*Consigna*. Según el fragmento seleccionado, ¿qué dos modos de realidad integran en sí las personas?

*Fragmento seleccionado*.
- - - -

Las
personas son los seres que integran en sí modos de realidad
más distintos: el modo de realidad material-corpóreo
y el psíquico-espiritual. En virtud de esta doble
condición corpóreo-espiritual, el ser humano es
sumamente expresivo: goza de intimidad y puede revelarla
u ocultarla. Sabe que tiene un «dentro», un lugar
reservado donde se siente independiente, libre, autónomo,
absoluto*. Una persona tiene el poder de tomar
distancia frente a cuanto la rodea, verlo todo desde su
yo.
Esto
significa aquí ser «ab-soluto»: poder desligarse
de todo, en el sentido de ver cada realidad desde el propio
yo, a cierta distancia. Cada persona, en virtud de ese poder
de actuar desde su «interioridad», se siente totalmente
diversa de los seres no personales y distinta de
las otras personas.
Cada
persona tiene un carácter propio; es irreductible a otras;
es insustituible e incanjeable. Y, precisamente por ello, los
seres personales pueden unirse entre sí de manera muy
superior a como se une el vegetal con la tierra en que hunde
sus raíces y el animal con las realidades que componen
su «medio». Las personas son capaces de unirse entre
sí con un tipo de unión muy valioso, altamente
creativo, porque todas las características que hemos
dicho -tener intimidad e independencia, ser incanjeable, etc-
son propias de un ámbito de rango superior. Las
personas constituyen una fuente de iniciativa especialmente
poderosa, son responsables de lo que hacen y de su destino,
pueden asumir como propio el papel que desempeñan en
la vida.

- - - -

*Datos proporcionados*.

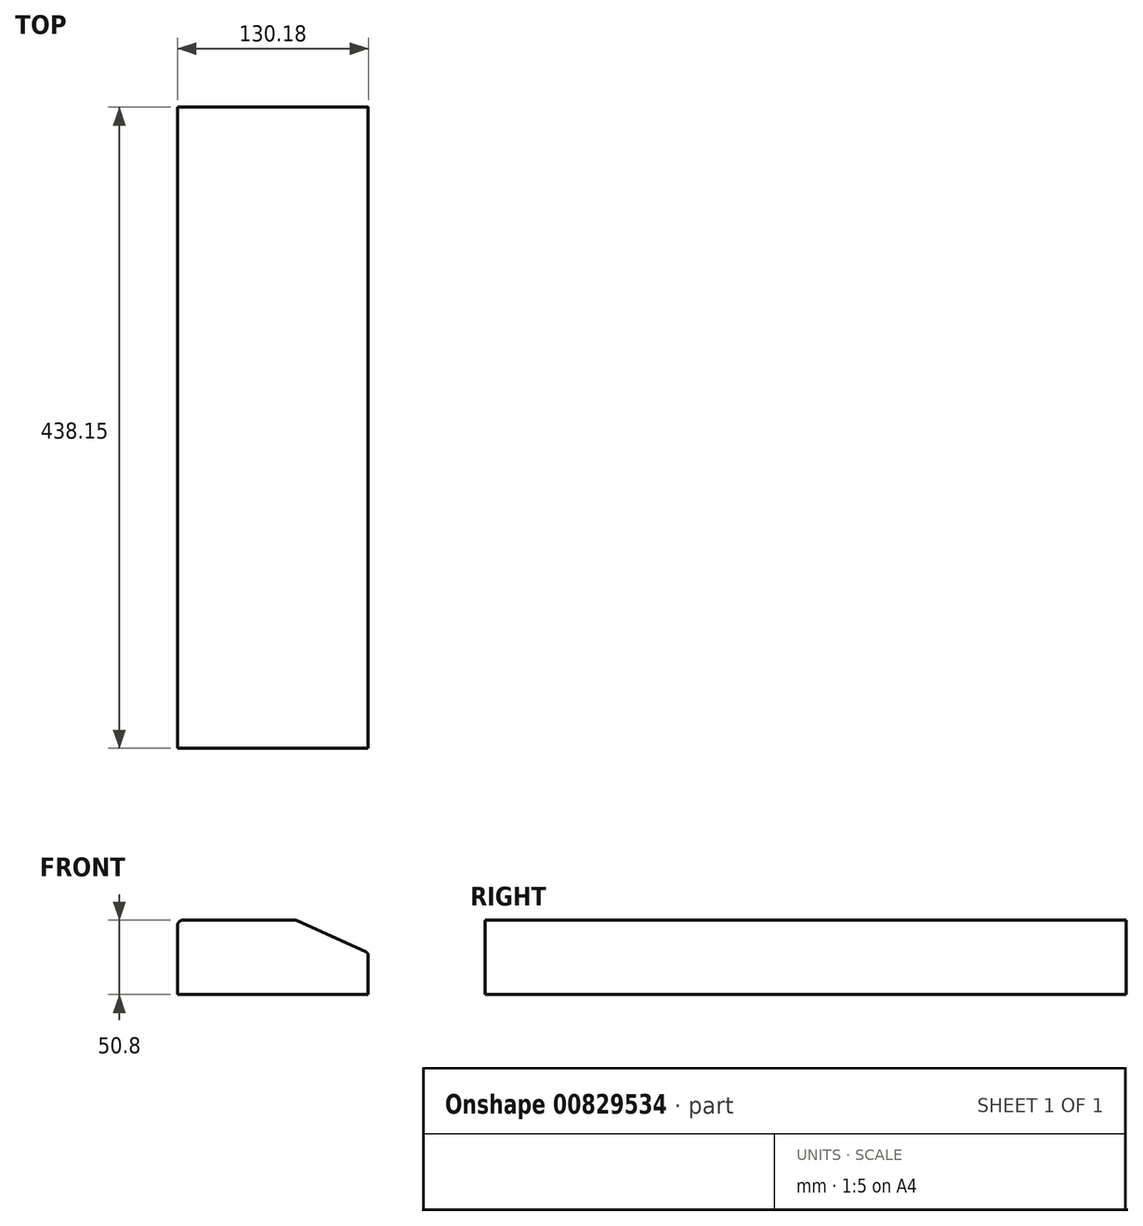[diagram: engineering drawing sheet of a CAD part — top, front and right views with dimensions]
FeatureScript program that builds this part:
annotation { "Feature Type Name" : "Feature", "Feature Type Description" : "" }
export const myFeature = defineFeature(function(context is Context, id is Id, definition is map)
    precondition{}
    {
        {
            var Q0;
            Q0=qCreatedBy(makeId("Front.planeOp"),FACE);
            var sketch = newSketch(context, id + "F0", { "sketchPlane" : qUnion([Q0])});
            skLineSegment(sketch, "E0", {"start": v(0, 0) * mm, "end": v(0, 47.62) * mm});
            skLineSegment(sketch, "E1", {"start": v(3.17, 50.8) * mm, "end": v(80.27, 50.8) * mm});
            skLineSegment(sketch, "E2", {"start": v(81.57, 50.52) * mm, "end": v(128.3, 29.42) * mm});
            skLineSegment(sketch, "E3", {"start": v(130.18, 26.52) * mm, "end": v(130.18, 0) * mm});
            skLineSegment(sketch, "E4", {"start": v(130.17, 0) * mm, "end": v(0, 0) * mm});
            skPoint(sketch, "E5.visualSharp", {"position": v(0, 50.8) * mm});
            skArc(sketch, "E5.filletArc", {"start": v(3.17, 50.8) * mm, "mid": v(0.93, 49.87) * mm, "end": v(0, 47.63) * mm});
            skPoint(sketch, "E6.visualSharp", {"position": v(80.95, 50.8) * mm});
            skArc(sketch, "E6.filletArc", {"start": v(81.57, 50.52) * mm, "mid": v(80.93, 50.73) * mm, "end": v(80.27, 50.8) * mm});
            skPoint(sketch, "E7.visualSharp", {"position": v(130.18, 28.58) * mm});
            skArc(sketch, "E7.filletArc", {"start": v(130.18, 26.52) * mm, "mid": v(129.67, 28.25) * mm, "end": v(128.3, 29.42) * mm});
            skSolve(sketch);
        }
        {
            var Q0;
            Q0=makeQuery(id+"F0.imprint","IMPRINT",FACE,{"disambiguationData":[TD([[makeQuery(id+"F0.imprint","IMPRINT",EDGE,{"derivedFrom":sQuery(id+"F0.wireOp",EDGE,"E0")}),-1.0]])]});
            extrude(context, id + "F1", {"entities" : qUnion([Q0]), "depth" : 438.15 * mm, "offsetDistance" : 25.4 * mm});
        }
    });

- - - -

*Respuesta del ejercicio*. El modo de realidad material-corpóreo y el psíquico-espiritual.